# DESCRIPTION OF THE TASK
Reproduce the text of each of the following records word for word, line by line, without changing any characters or line breaks.

# EXERCISE MATERIALS
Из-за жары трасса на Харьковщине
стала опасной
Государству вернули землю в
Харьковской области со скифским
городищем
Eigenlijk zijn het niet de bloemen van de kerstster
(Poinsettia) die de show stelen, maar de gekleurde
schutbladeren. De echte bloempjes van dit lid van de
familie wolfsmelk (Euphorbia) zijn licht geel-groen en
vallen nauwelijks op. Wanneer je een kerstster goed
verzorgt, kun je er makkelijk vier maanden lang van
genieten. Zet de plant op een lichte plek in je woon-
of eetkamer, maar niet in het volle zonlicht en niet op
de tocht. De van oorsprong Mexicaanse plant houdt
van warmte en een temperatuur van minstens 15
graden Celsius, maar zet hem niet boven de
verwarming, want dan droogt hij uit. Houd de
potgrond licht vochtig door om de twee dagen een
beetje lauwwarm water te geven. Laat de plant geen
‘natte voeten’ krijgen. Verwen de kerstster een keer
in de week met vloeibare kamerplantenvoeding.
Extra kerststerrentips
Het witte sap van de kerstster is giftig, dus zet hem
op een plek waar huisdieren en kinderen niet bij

# TASK SOLUTION
Из-за жары трасса на Харьковщине
стала опасной
Государству вернули землю в
Харьковской области со скифским
городищем
Eigenlijk zijn het niet de bloemen van de kerstster
(Poinsettia) die de show stelen, maar de gekleurde
schutbladeren. De echte bloempjes van dit lid van de
familie wolfsmelk (Euphorbia) zijn licht geel-groen en
vallen nauwelijks op. Wanneer je een kerstster goed
verzorgt, kun je er makkelijk vier maanden lang van
genieten. Zet de plant op een lichte plek in je woon-
of eetkamer, maar niet in het volle zonlicht en niet op
de tocht. De van oorsprong Mexicaanse plant houdt
van warmte en een temperatuur van minstens 15
graden Celsius, maar zet hem niet boven de
verwarming, want dan droogt hij uit. Houd de
potgrond licht vochtig door om de twee dagen een
beetje lauwwarm water te geven. Laat de plant geen
‘natte voeten’ krijgen. Verwen de kerstster een keer
in de week met vloeibare kamerplantenvoeding.
Extra kerststerrentips
Het witte sap van de kerstster is giftig, dus zet hem
op een plek waar huisdieren en kinderen niet bij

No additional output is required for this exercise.